G. Karasa,b,c, J. Sluimera,b,c, R. Goekoopb,c, W. van der Flierc, S.A.R.B. Romboutsf,g,h, H. Vrenkena,b, P. Scheltensc,d, N. Foxe and F. Barkhofa,b,c

a Department of Diagnostic Radiology, VU University Medical Center, Amsterdam, the Netherlands
b Image Analysis Center, VU University Medical Center, Amsterdam, the Netherlands
c Alzheimer Center, VU University Medical Center, Amsterdam, the Netherlands
d Department of Clinical Neurology, VU University Medical Center, Amsterdam, the Netherlands
e Dementia Research Group, Department of Clinical Neurology, Institute of Neurology, London, UK
f Department of Physics and Medical Technology, Alzheimer Center, VU University Medical Center and Leiden Institute for Brain and Cognition, Leiden, the Netherlands
g Department of Psychology, Leiden University, Leiden, the Netherlands
h Department of Radiology, Leiden University Medical Center, Leiden, the Netherlands

Please address correspondence to Giorgos Karas, MD, Department of Diagnostic Radiology, VU University Medical Centre, De Boelelaan 1117, 1081 HV, Amsterdam, the Netherlands; e-mail: GB.Karas{at}vumc.nl

BACKGROUND AND PURPOSE: Mild cognitive impairment (MCI) is considered by many to be a prodromal phase of Alzheimer disease (AD). We used voxel-based morphometry (VBM) to find out whether structural differences on MR imaging could offer insight into the development of clinical AD in patients with amnestic MCI at 3-year follow-up.

MATERIALS AND METHODS: Twenty-four amnestic patients with MCI were included. After 3 years, 46% had progressed to AD (n = 11; age, 72.7 ± 4.8 years; women/men, 8/3). For 13 patients (age, 72.4 ± 8.6 years; women/men, 10/3), the diagnosis remained MCI. Baseline MR imaging at 1.5T included a coronal heavily T1-weighted 3D gradient-echo sequence. Localized gray matter differences were assessed with VBM.

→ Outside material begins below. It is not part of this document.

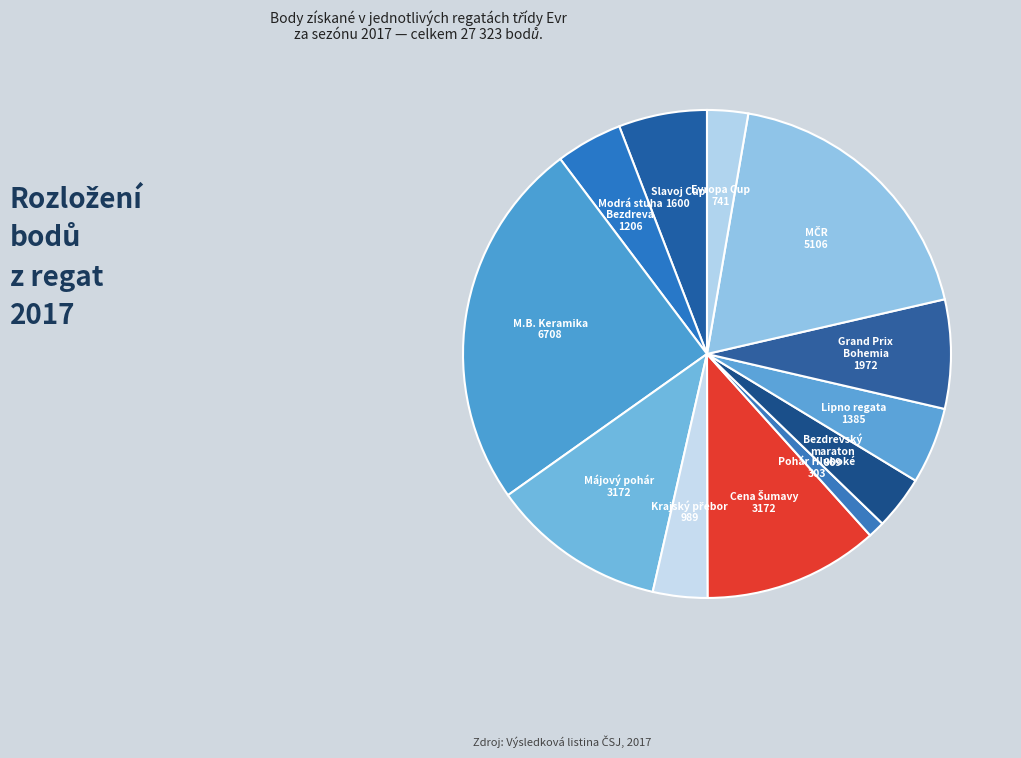

Count the number of slices in the pie.

12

RESULTS: The converters had less gray matter volume in medial (including the hippocampus) and lateral temporal lobe, parietal lobe, and lateral temporal lobe structures. After correction for age, sex, total gray matter volume, and neuropsychological evaluation, left-sided atrophy remained statistically significant. Specifically, converters had more left parietal atrophy (angular gyrus and inferior parietal lobule) and left lateral temporal lobe atrophy (superior and middle temporal gyrus) than stable patients with MCI.

CONCLUSION: By studying 2 MCI populations, converters versus nonconverters, we found atrophy beyond the medial temporal lobe to be characteristic of patients with MCI who will progress to dementia. Atrophy of structures such as the left lateral temporal lobe and left parietal cortex may independently predict conversion.